WORK ORDER
According to the text on diacid fermentation, which salt forms of the divalent metal cation are suitable?

TEXT BLOCK
—————
Depending on the tolerance of the diacid producing organism to low pH, the divalent metal cation can be introduced into the medium before, during or after the fermentation process that produces the diacid. If the diacid producing organism has high tolerance to low pH so that production of the diacid does not inhibit fermentation by the microorganism, the divalent metal cation can be introduced after the fermentation is complete. In this case the divalent metal cation can be introduced in any suitable salt form or as an oxide. Suitable salt forms include the carbonate, bicarbonate, hydroxide or halide salts of the divalent metal cation. If the diacid producing microorganisms is inhibited in the fermentation process by low pH, then preferably the divalent metal cation is introduced as an alkaline compound such as in the oxide form or as the bicarbonate or carbonate salt continuously or intermittently during the fermentation process to counter the lowering of pH as mentioned above. If pH control is not important to fermentation yield, then the divalent metal cation may be introduced at any time before, during or after the fermentation process and in any salt form or alkaline form.
—————
DATA SHOWN

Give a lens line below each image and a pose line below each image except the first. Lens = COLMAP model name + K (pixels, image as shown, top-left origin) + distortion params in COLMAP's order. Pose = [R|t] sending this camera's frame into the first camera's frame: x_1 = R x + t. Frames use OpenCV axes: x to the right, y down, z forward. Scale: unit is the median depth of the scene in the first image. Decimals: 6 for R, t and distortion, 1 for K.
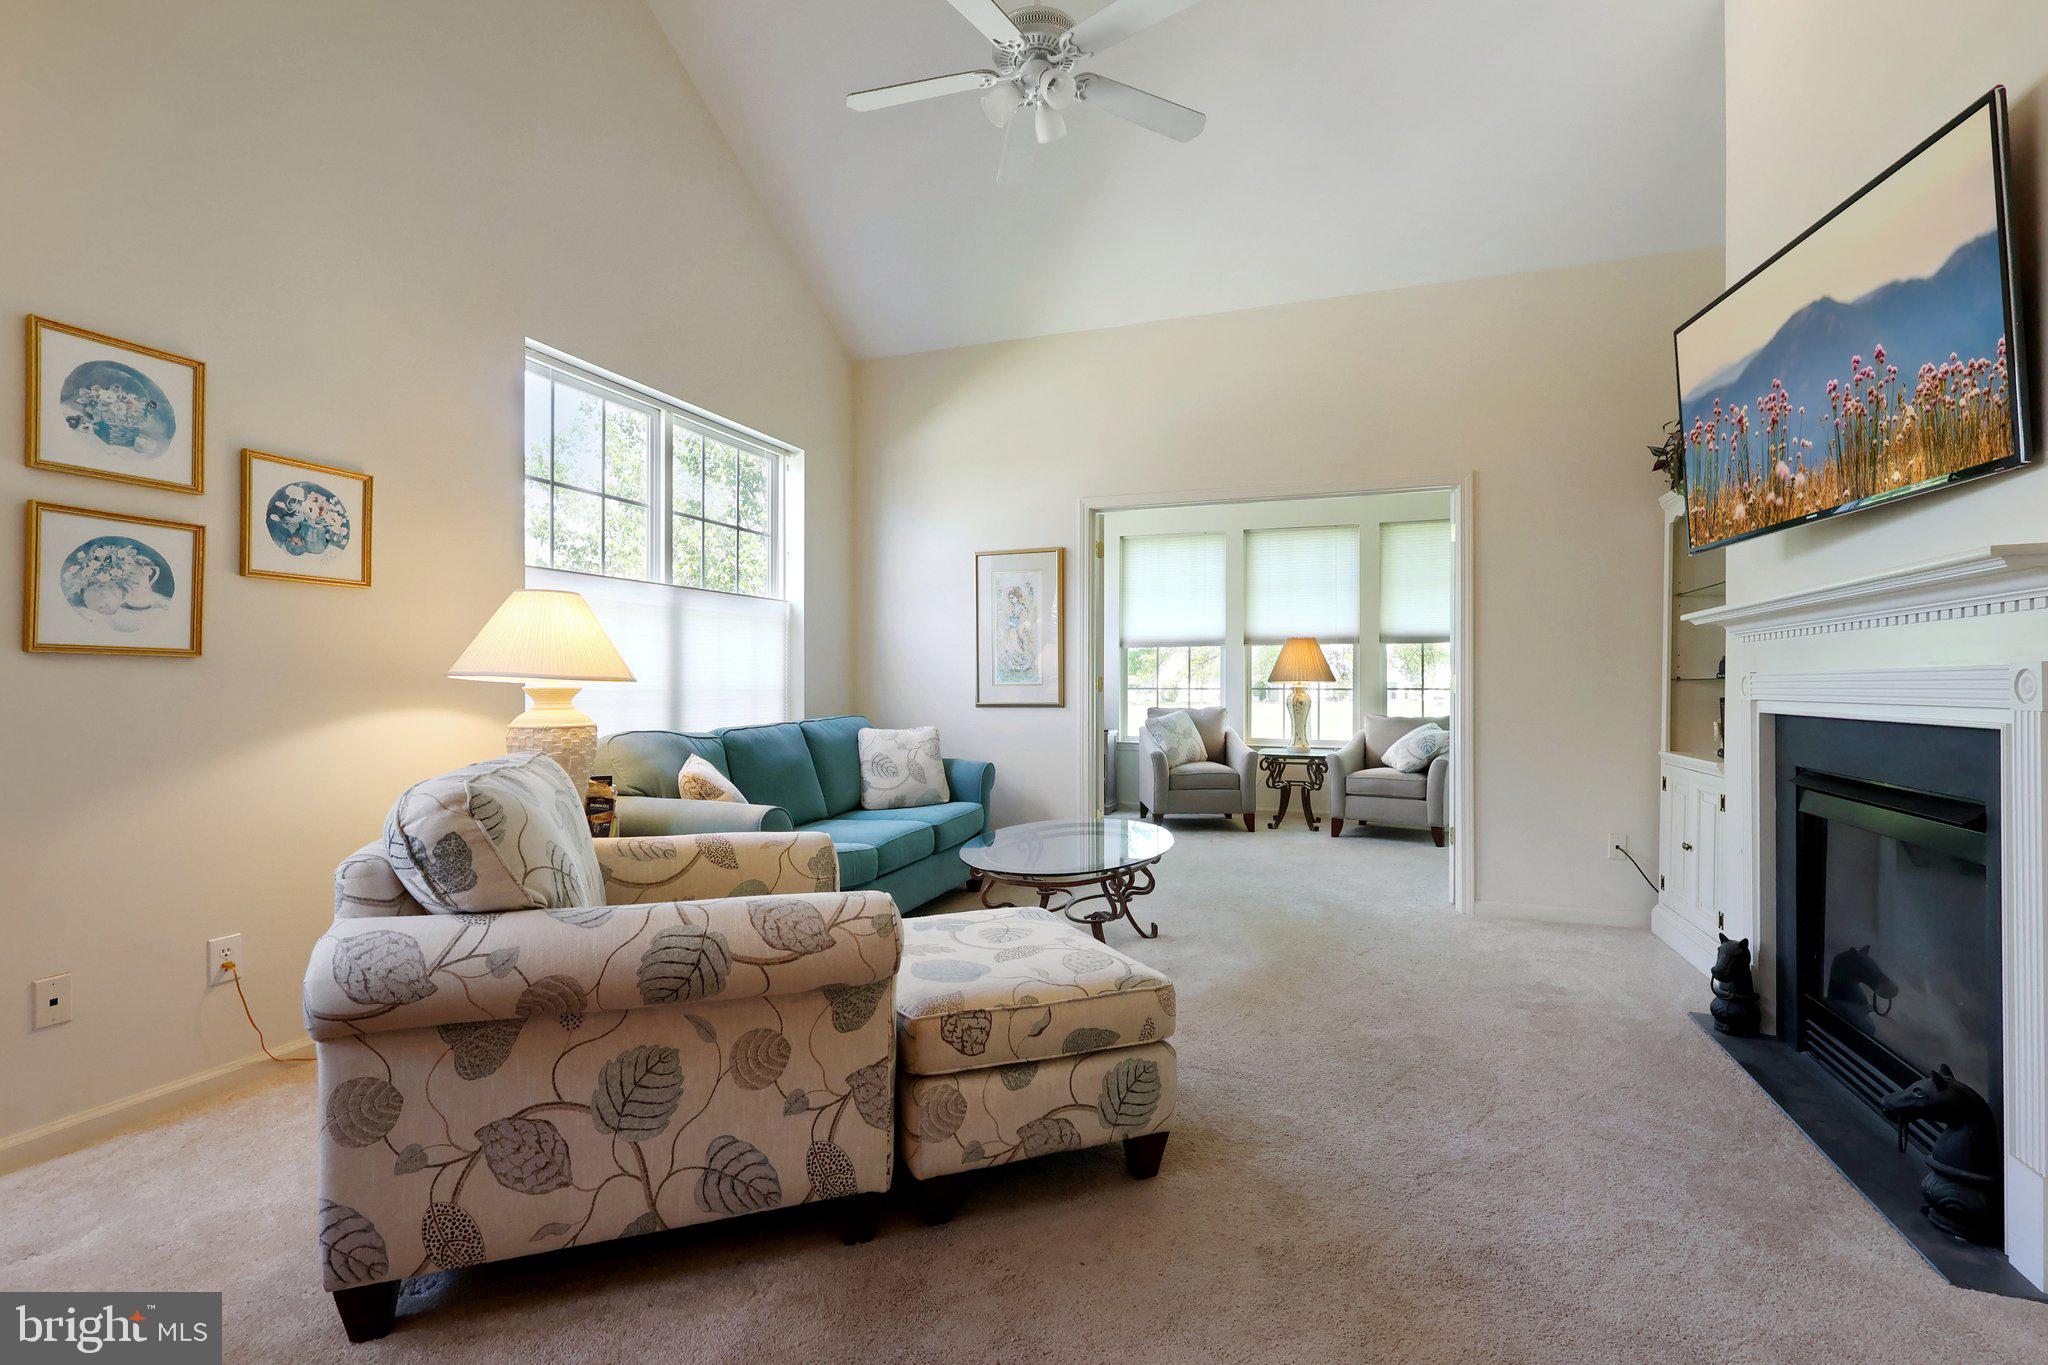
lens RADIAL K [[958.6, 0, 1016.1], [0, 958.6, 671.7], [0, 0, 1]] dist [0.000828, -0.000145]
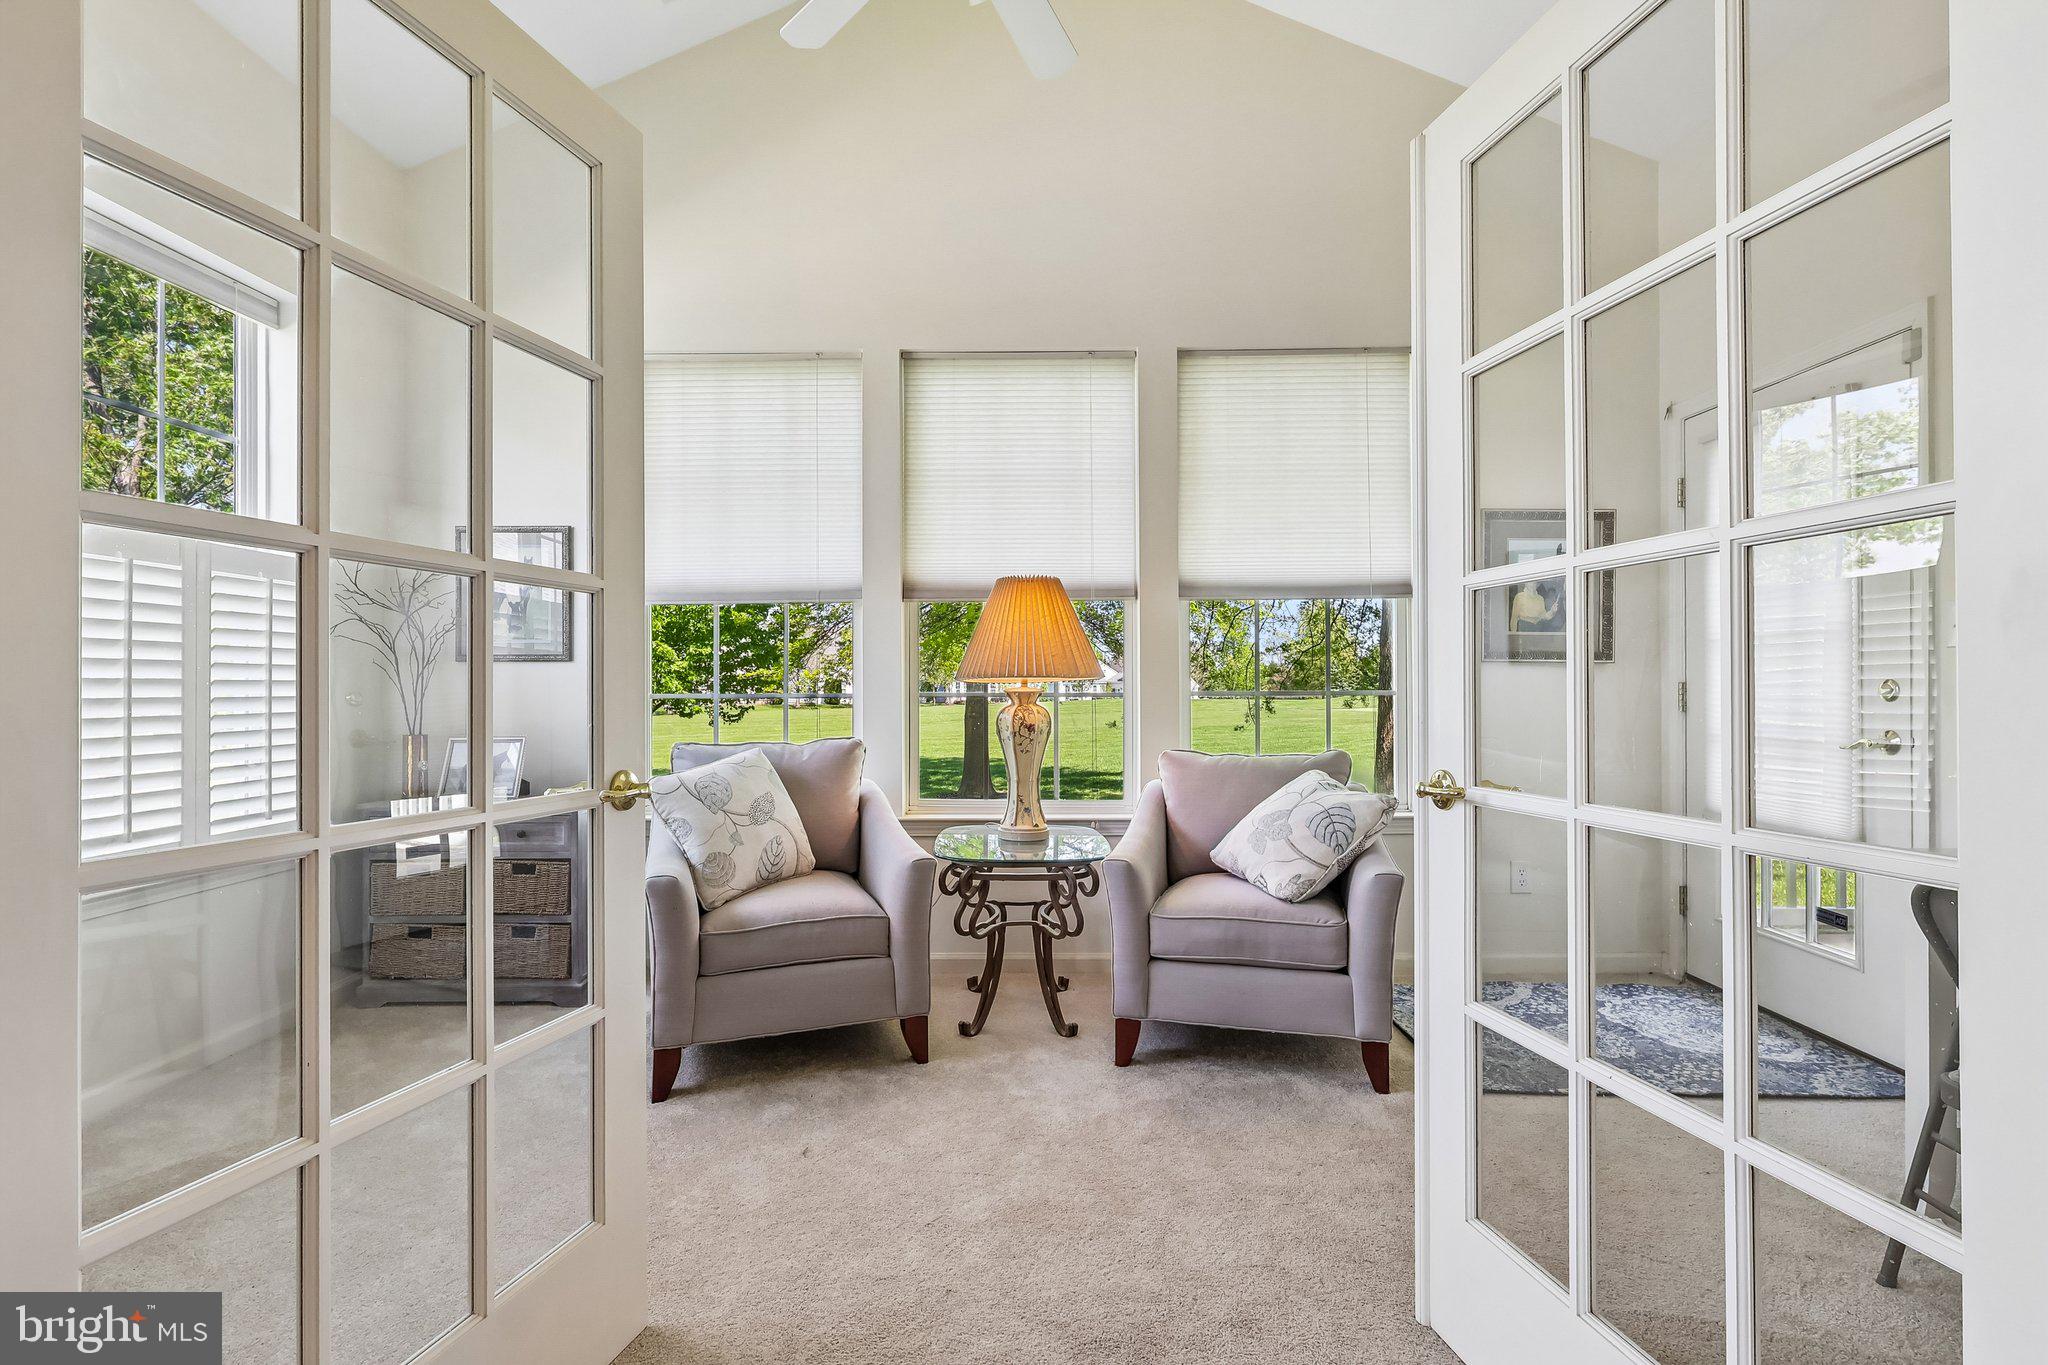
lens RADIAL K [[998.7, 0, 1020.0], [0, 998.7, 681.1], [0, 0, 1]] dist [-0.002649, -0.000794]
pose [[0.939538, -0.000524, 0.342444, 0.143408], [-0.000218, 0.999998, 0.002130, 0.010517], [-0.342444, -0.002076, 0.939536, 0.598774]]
—————
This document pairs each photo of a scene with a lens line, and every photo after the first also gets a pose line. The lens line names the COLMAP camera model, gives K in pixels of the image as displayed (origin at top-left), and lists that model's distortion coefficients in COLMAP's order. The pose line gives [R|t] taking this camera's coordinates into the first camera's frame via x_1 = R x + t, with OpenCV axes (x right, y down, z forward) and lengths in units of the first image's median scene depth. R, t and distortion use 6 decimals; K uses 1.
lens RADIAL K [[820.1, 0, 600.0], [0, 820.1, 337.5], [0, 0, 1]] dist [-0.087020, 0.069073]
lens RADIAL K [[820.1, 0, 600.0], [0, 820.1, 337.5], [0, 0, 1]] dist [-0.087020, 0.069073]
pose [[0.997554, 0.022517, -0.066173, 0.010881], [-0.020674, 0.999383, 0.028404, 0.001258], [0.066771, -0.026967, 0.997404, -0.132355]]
—————
EXERCISE ANSWER
The carbonate, bicarbonate, hydroxide, or halide salts.